WHAT IS BEING ASKED: Of all the lines in the entries below, give again exactly those starting at the line containing "Herunterladen" and ending at the line containing "über die Fliegerhorstrundstraße", both ends included, and no others.

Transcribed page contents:
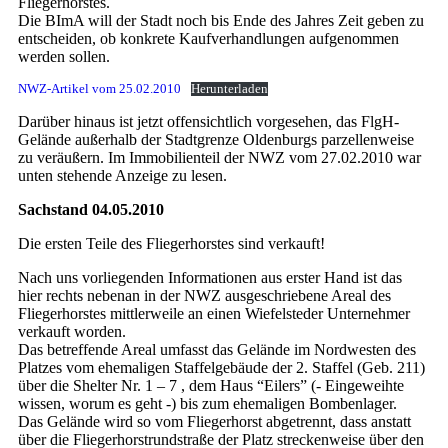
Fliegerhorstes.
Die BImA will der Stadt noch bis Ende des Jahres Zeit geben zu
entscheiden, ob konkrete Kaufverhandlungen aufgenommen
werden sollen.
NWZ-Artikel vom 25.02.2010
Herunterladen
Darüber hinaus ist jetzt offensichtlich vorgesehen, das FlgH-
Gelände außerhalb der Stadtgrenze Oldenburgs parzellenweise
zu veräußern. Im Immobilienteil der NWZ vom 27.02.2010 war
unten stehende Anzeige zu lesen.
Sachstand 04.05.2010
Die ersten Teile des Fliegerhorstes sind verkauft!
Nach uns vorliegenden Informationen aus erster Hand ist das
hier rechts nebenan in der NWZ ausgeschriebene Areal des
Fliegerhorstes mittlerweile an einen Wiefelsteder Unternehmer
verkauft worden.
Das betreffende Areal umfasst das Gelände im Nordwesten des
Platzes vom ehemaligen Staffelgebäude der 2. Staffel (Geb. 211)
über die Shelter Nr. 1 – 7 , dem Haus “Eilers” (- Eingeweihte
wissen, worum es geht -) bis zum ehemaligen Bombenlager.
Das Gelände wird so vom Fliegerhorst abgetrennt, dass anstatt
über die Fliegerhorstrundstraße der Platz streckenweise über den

==

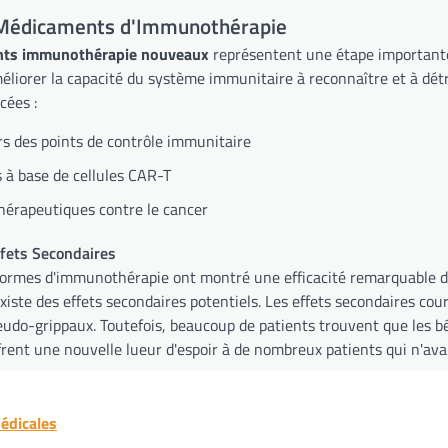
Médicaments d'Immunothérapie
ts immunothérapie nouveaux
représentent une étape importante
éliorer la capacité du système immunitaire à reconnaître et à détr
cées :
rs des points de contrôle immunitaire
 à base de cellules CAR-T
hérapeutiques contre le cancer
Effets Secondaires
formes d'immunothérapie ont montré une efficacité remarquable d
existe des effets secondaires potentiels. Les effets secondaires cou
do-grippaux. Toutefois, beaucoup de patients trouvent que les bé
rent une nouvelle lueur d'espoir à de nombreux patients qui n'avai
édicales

SOLUTION TO THIS TASK:
Herunterladen
Darüber hinaus ist jetzt offensichtlich vorgesehen, das FlgH-
Gelände außerhalb der Stadtgrenze Oldenburgs parzellenweise
zu veräußern. Im Immobilienteil der NWZ vom 27.02.2010 war
unten stehende Anzeige zu lesen.
Sachstand 04.05.2010
Die ersten Teile des Fliegerhorstes sind verkauft!
Nach uns vorliegenden Informationen aus erster Hand ist das
hier rechts nebenan in der NWZ ausgeschriebene Areal des
Fliegerhorstes mittlerweile an einen Wiefelsteder Unternehmer
verkauft worden.
Das betreffende Areal umfasst das Gelände im Nordwesten des
Platzes vom ehemaligen Staffelgebäude der 2. Staffel (Geb. 211)
über die Shelter Nr. 1 – 7 , dem Haus “Eilers” (- Eingeweihte
wissen, worum es geht -) bis zum ehemaligen Bombenlager.
Das Gelände wird so vom Fliegerhorst abgetrennt, dass anstatt
über die Fliegerhorstrundstraße der Platz streckenweise über den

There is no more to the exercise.